Recorded data>
__________

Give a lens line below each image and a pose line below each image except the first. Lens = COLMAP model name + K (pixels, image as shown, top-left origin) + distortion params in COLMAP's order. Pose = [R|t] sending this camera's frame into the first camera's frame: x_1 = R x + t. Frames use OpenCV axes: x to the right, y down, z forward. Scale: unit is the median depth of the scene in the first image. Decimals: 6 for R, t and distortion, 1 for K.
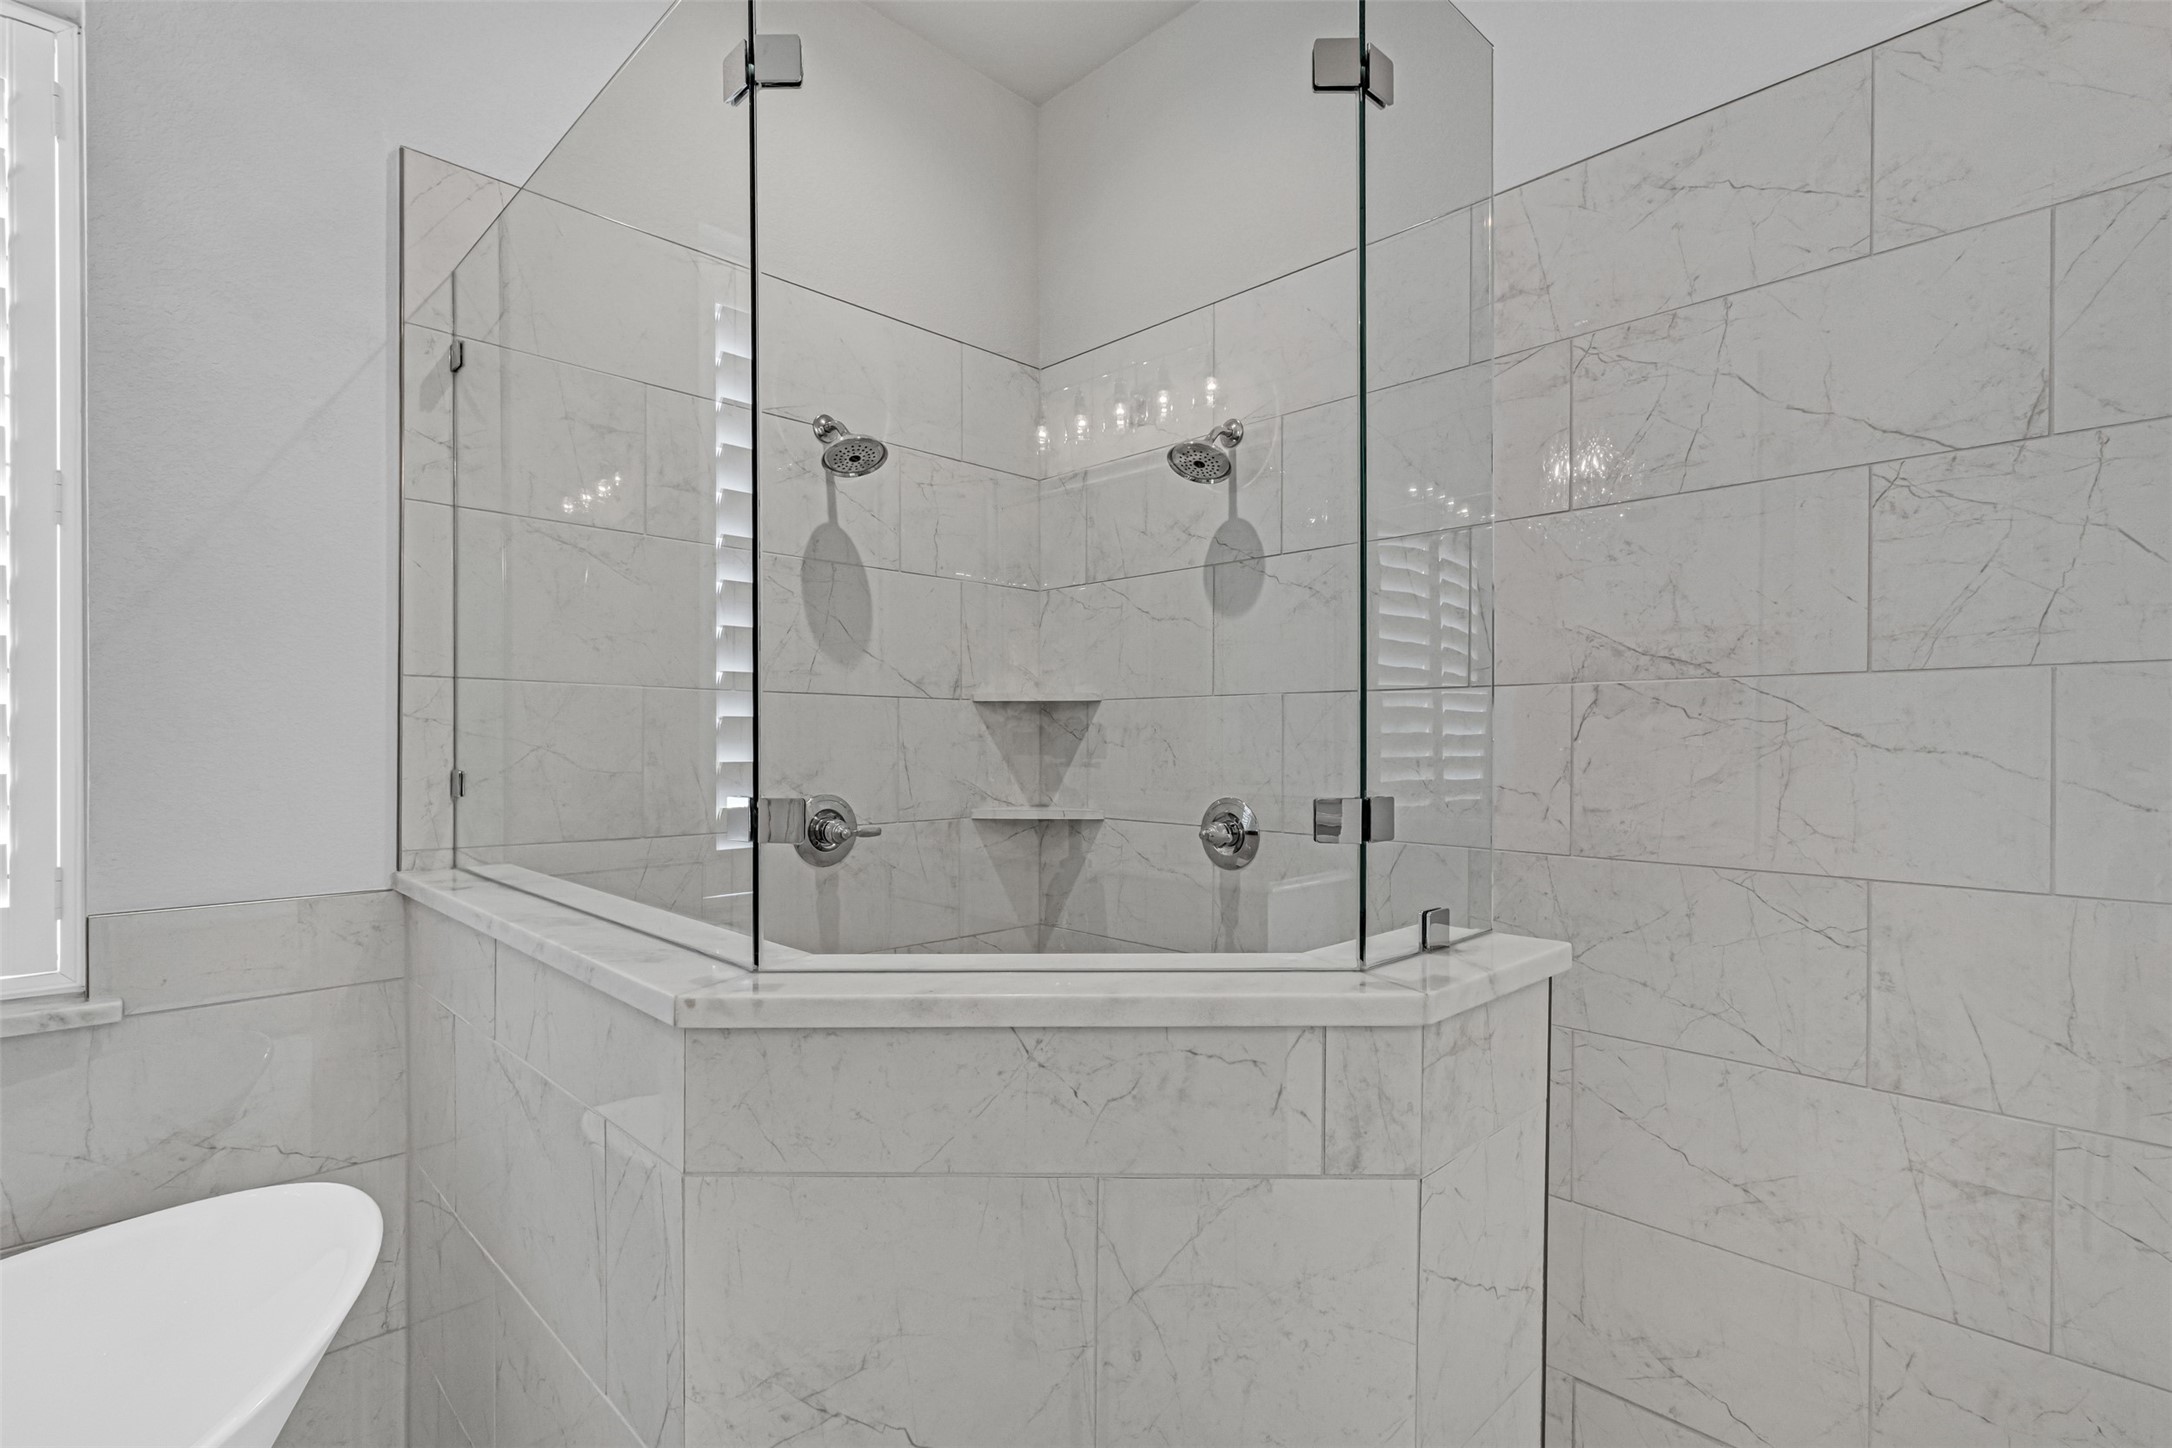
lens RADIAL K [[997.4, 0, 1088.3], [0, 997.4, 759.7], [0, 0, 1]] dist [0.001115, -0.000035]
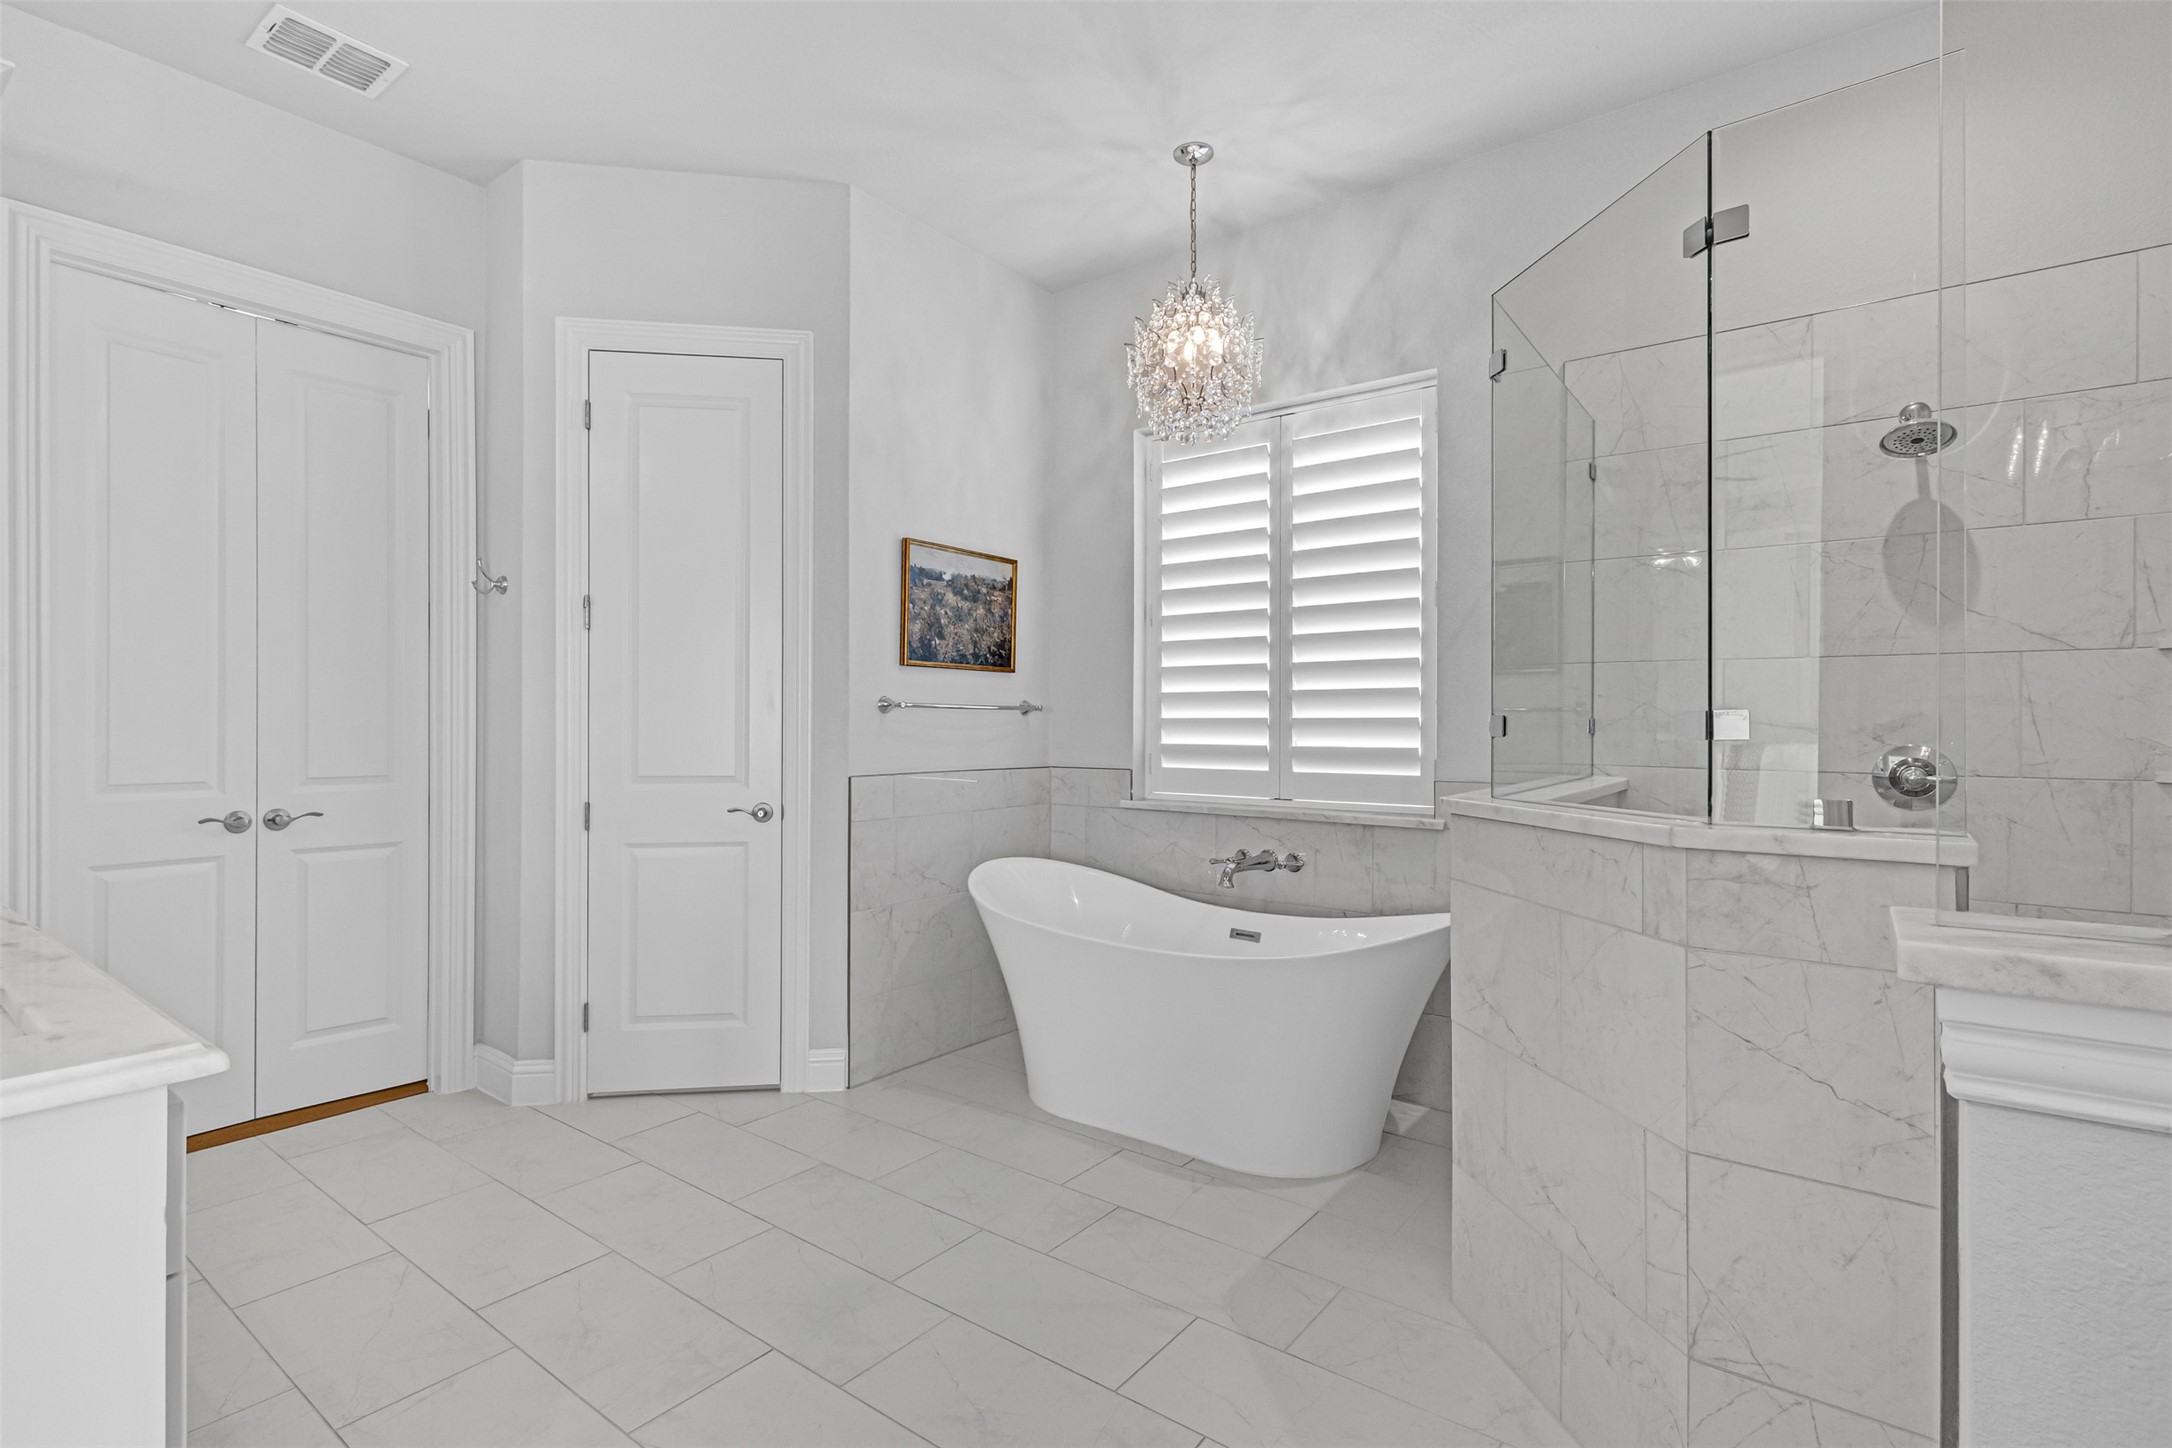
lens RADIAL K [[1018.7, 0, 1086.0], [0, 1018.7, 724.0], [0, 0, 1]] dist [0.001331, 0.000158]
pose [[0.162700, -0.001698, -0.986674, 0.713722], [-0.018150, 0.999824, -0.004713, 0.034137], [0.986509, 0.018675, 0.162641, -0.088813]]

__________

Task details> Put the listing into a two-column CSV with header instruction,response and one row per request: the request text under instruction and its complete answer under response. Quote each field, replace line breaks with spaces, and omit the pictures.

Answer space>
instruction,response
"Give a lens line below each image and a pose line below each image except the first. Lens = COLMAP model name + K (pixels, image as shown, top-left origin) + distortion params in COLMAP's order. Pose = [R|t] sending this camera's frame into the first camera's frame: x_1 = R x + t. Frames use OpenCV axes: x to the right, y down, z forward. Scale: unit is the median depth of the scene in the first image. Decimals: 6 for R, t and distortion, 1 for K.","lens RADIAL K [[997.4, 0, 1088.3], [0, 997.4, 759.7], [0, 0, 1]] dist [0.001115, -0.000035] lens RADIAL K [[1018.7, 0, 1086.0], [0, 1018.7, 724.0], [0, 0, 1]] dist [0.001331, 0.000158] pose [[0.162700, -0.001698, -0.986674, 0.713722], [-0.018150, 0.999824, -0.004713, 0.034137], [0.986509, 0.018675, 0.162641, -0.088813]]"